═══ Data for this exercise ═══
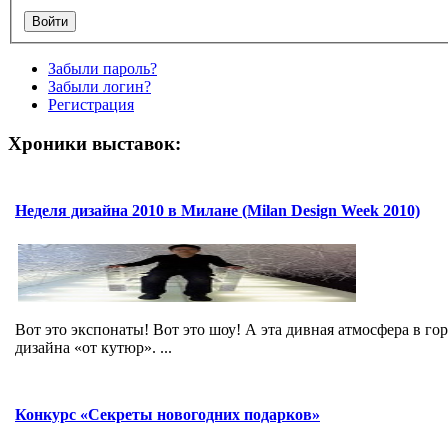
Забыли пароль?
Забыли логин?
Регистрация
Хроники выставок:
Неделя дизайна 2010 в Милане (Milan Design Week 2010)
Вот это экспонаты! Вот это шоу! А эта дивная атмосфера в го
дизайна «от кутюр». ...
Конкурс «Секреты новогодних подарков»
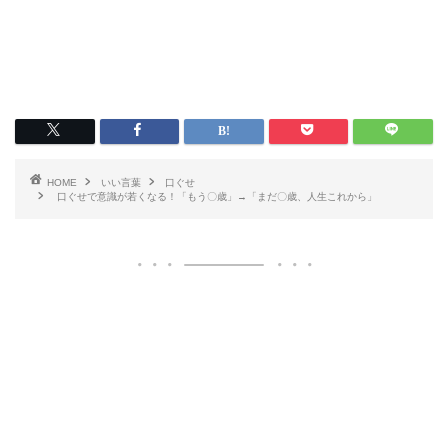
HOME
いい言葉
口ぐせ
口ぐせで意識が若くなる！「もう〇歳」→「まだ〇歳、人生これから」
═══
═══ Data for this exercise ═══
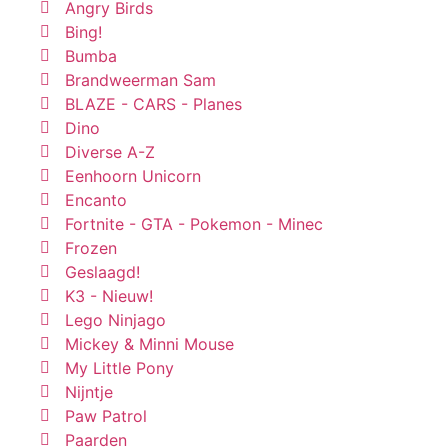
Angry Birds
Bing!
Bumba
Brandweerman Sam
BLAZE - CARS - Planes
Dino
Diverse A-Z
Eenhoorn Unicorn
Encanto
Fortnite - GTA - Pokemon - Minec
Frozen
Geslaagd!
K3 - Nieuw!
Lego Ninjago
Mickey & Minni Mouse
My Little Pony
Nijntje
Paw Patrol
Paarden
═══
═══ Data for this exercise ═══
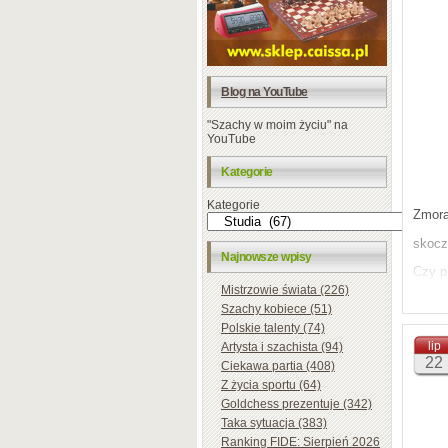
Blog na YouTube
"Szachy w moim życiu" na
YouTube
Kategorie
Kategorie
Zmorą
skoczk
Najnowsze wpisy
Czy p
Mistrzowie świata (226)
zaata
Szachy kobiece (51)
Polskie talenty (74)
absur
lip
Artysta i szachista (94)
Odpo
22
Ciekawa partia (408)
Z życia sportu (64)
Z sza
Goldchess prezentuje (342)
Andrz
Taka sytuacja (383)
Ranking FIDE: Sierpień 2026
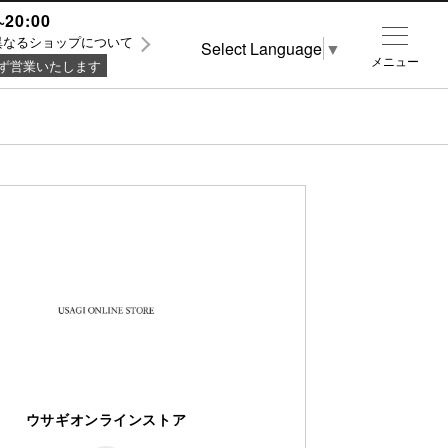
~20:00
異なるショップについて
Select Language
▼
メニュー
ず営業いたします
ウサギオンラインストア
═══
Exercise brief >> Which of the lines above carry the string "Szachy"? Pick them out and copy them.

Response to this task >>
"Szachy w moim życiu" na
Szachy kobiece (51)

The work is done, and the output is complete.